À l'ouverture de la Bourse ce lundi 16 janvier, l'information est confirmée : Essilor et Luxottica ont signé hier un accord de fusion dans l'objectif de donner naissance à un champion européen de l’optique, baptisé EssilorLuxottica. Juridiquement, l’opération consiste en une prise de contrôle d’Essilor sur Luxottica. Le futur groupe, à forte dominante française, ne pèsera pas moins de 15 milliards d'euros de chiffre d'affaires (6,7 milliards pour Essilor et 8,8 milliards pour Luxottica en 2015), avec un poids en Bourse frôlant les 50 milliards d'euros*. Il pourrait ainsi se positionner au 7ème rang du Cac 40.
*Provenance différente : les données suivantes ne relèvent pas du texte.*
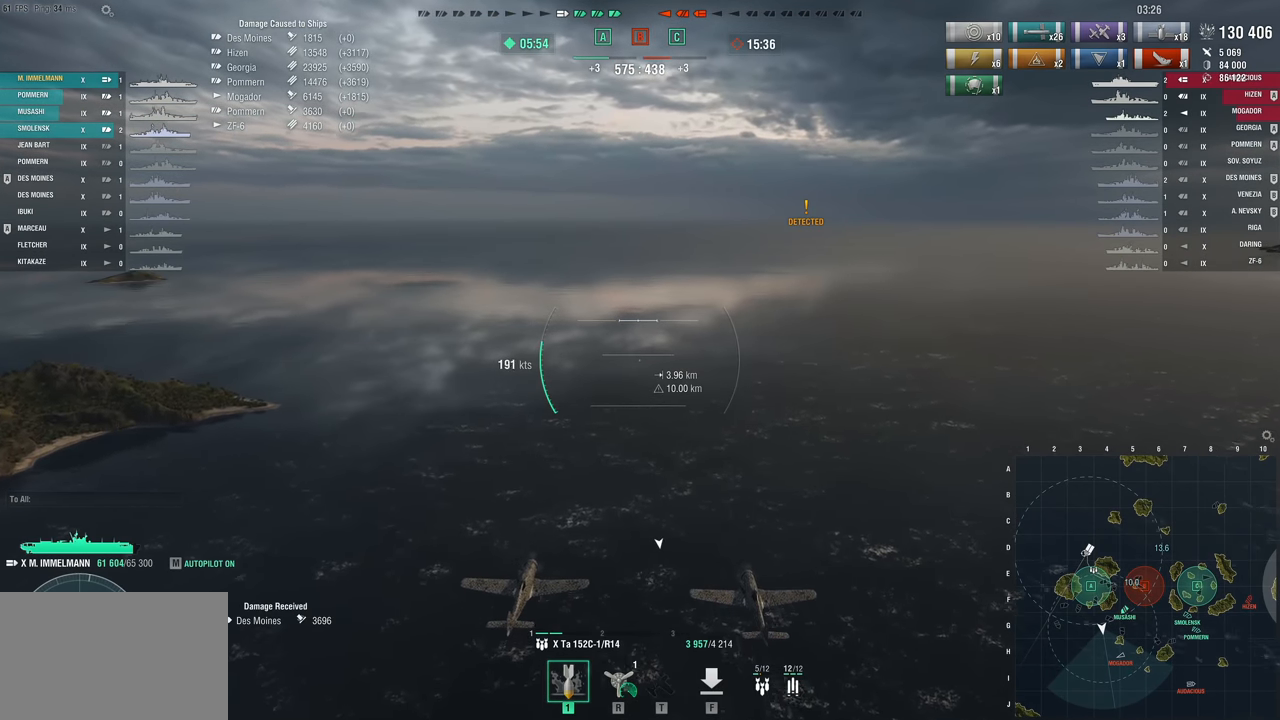
{"keys": [], "mouse_move": "still", "events": []}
Cette opération, avant tout  financière, est l'une des plus grandes engagées en Europe depuis plusieurs années, venant allonger la liste des grandes fusions franco-italiennes. Elle répond à une logique stratégique de complémentarité entre un verrier reconnu mondialement pour ses verres ophtalmiques et un lunetier qui s'est également bâti un réseau de distribution global. Comment les deux géants de l’optique en sont-ils arrivés là ? Quelles seront les conséquences ? Enquête...

Essilor : 55 ans plus tard, l’histoire se répète pour le mastodonte des verres ophtalmiques

La success story d’Essilor est liée avant tout à son développement international et ses fusions-acquisitions réussies dans le verre. Pour mémoire, l’entreprise est elle-même née du rapprochement entre deux sociétés concurrentes pendant de nombreuses années.

En 1955, la société Essel lance avec succès la monture de lunettes Nylor qui permet de fixer le verre à la monture à l'aide d'un fil nylon. En 1959, elle révolutionne la correction de la presbytie en commercialisant le premier verre ophtalmique progressif au monde : le Varilux. De son côté, la société des Frères Lissac commercialise des verres ophtalmiques et des montures dans ses magasins d'optique, avant de devenir également fabricant de verres correcteurs. En 1959, elle lance le verre Orma 1000, en matière plastique légère et incassable. C’est en janvier 1972 qu'Essel et Silor (verre, montures, distribution) fusionnent et donnent naissance à Essilor, qui devient alors la troisième plus grande entreprise d'optique ophtalmique dans le monde. Dès 1975, elle fait son entrée en bourse.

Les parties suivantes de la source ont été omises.